***** ÜBUNGSTEXT

Protocol of the Session on June 7, 2007

Dass wir damit auf dem richtigen Weg sind, hat „Prognos“ vor wenigen Wochen deutlich gemacht. Brandenburg gehört mit Sachsen zu den zwei ostdeutschen Regionen, die in den nächsten zehn Jahren die besten Zukunftsaussichten haben.

Der Standort setzt sich also immer stärker durch. Die Zahl der ansiedlungsinteressierten Unternehmen nimmt zu, und immer mehr bestehende Firmen wollen sich vergrößern. Das ist eine Situation, die wir uns seit vielen Jahren gewünscht haben. Aber die verfügbaren Fördermittel sind begrenzt; das zu erwähnen gehört zur Ehrlichkeit der Ansage. Wir werden große Anstrengungen unternehmen müssen - wir werden das auch tun -, um auch unter den Bedingungen begrenzter Möglichkeiten unsere Chancen im Standortwettbewerb optimal zu nutzen.

Einen zweiten Aspekt will ich an der Stelle auch noch erwähnen. Die gute wirtschaftliche Situation ermöglicht es uns, den Landeshaushalt zügiger zu sanieren, als wir uns das noch vor vier, fünf Jahren vorgestellt haben. Wir werden - auch das ist eine gute Nachricht für die junge Generation unseres Landes ab dem Jahr 2010 beginnen, die Schulden, die wir in den vergangenen 15, 16 Jahren angehäuft haben, abzutragen, damit die Menschen Eurer jungen Generation Gestaltungsspielräume für ihr Leben erhalten und Ihr in der Zukunft nicht nur Zinsen zahlen müsst.

(Beifall bei SPD und CDU)

**********
***** DATENSÄTZE

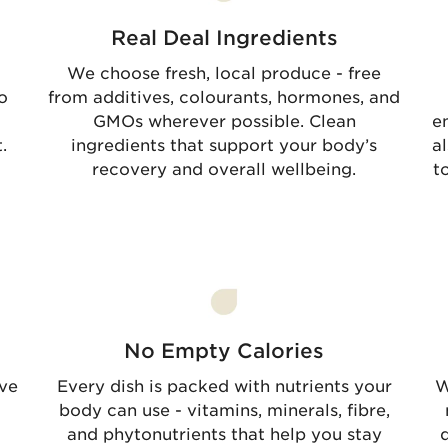
Real Deal Ingredients
We choose fresh, local produce - free
o
from additives, colourants, hormones, and
GMOs wherever possible. Clean
e
.
ingredients that support your body’s
a
recovery and overall wellbeing.
t
No Empty Calories
rve
Every dish is packed with nutrients your
W
body can use - vitamins, minerals, fibre,
and phytonutrients that help you stay
d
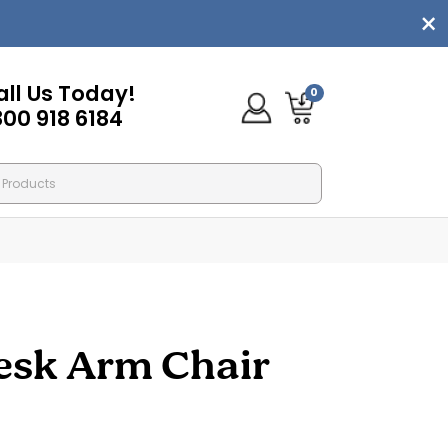
all Us Today!
0
800 918 6184
esk Arm Chair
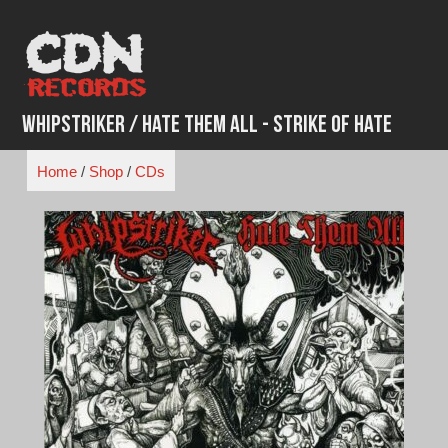
Skip
to
content
Whipstriker / Hate Them All - Strike of Hate
Home
/
Shop
/
CDs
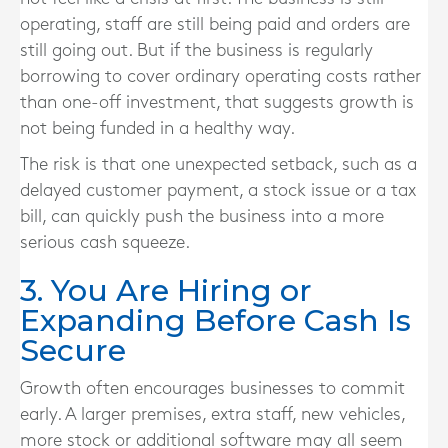
operating, staff are still being paid and orders are
still going out. But if the business is regularly
borrowing to cover ordinary operating costs rather
than one-off investment, that suggests growth is
not being funded in a healthy way.
The risk is that one unexpected setback, such as a
delayed customer payment, a stock issue or a tax
bill, can quickly push the business into a more
serious cash squeeze.
3. You Are Hiring or
Expanding Before Cash Is
Secure
Growth often encourages businesses to commit
early. A larger premises, extra staff, new vehicles,
more stock or additional software may all seem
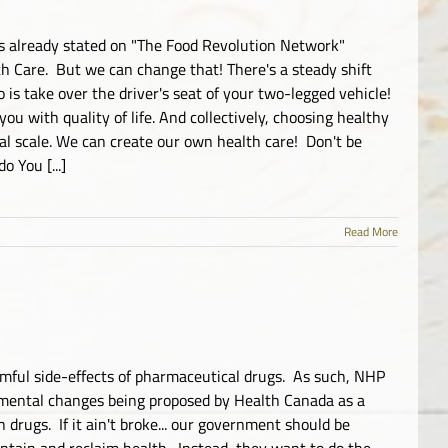
s already stated on "The Food Revolution Network"
 Care. But we can change that! There's a steady shift
o is take over the driver's seat of your two-legged vehicle!
u with quality of life. And collectively, choosing healthy
bal scale. We can create our own health care! Don't be
 You [...]
Read More
rmful side-effects of pharmaceutical drugs. As such, NHP
rimental changes being proposed by Health Canada as a
rugs. If it ain't broke... our government should be
ntain and reclaim health. Instead, they want to do the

**********

▸ **AUFGABEN**
(A) Gib den Übungstext vollständig und wortgetreu wieder.
(B) Stelle die Zeilen der Datensätze ab der Zeile mit „operating, staff are“ bis zum Ende der Datensätze als Markdown-Tabelle mit den Spalten „Nr“ und „Inhalt“ dar, ohne Leerzeilen. Lass die Bilder in der Antwort weg.

▸ **LÖSUNGEN**
(A)
Protocol of the Session on June 7, 2007

Dass wir damit auf dem richtigen Weg sind, hat „Prognos“ vor wenigen Wochen deutlich gemacht. Brandenburg gehört mit Sachsen zu den zwei ostdeutschen Regionen, die in den nächsten zehn Jahren die besten Zukunftsaussichten haben.

Der Standort setzt sich also immer stärker durch. Die Zahl der ansiedlungsinteressierten Unternehmen nimmt zu, und immer mehr bestehende Firmen wollen sich vergrößern. Das ist eine Situation, die wir uns seit vielen Jahren gewünscht haben. Aber die verfügbaren Fördermittel sind begrenzt; das zu erwähnen gehört zur Ehrlichkeit der Ansage. Wir werden große Anstrengungen unternehmen müssen - wir werden das auch tun -, um auch unter den Bedingungen begrenzter Möglichkeiten unsere Chancen im Standortwettbewerb optimal zu nutzen.

Einen zweiten Aspekt will ich an der Stelle auch noch erwähnen. Die gute wirtschaftliche Situation ermöglicht es uns, den Landeshaushalt zügiger zu sanieren, als wir uns das noch vor vier, fünf Jahren vorgestellt haben. Wir werden - auch das ist eine gute Nachricht für die junge Generation unseres Landes ab dem Jahr 2010 beginnen, die Schulden, die wir in den vergangenen 15, 16 Jahren angehäuft haben, abzutragen, damit die Menschen Eurer jungen Generation Gestaltungsspielräume für ihr Leben erhalten und Ihr in der Zukunft nicht nur Zinsen zahlen müsst.

(Beifall bei SPD und CDU)

(B)
| Nr | Inhalt |
|---|---|
| 1 | operating, staff are still being paid and orders are |
| 2 | still going out. But if the business is regularly |
| 3 | borrowing to cover ordinary operating costs rather |
| 4 | than one-off investment, that suggests growth is |
| 5 | not being funded in a healthy way. |
| 6 | The risk is that one unexpected setback, such as a |
| 7 | delayed customer payment, a stock issue or a tax |
| 8 | bill, can quickly push the business into a more |
| 9 | serious cash squeeze. |
| 10 | 3. You Are Hiring or |
| 11 | Expanding Before Cash Is |
| 12 | Secure |
| 13 | Growth often encourages businesses to commit |
| 14 | early. A larger premises, extra staff, new vehicles, |
| 15 | more stock or additional software may all seem |
| 16 | s already stated on "The Food Revolution Network" |
| 17 |  Care. But we can change that! There's a steady shift |
| 18 | o is take over the driver's seat of your two-legged vehicle! |
| 19 | u with quality of life. And collectively, choosing healthy |
| 20 | bal scale. We can create our own health care! Don't be |
| 21 |  You [...] |
| 22 | Read More |
| 23 | rmful side-effects of pharmaceutical drugs. As such, NHP |
| 24 | rimental changes being proposed by Health Canada as a |
| 25 | rugs. If it ain't broke... our government should be |
| 26 | ntain and reclaim health. Instead, they want to do the |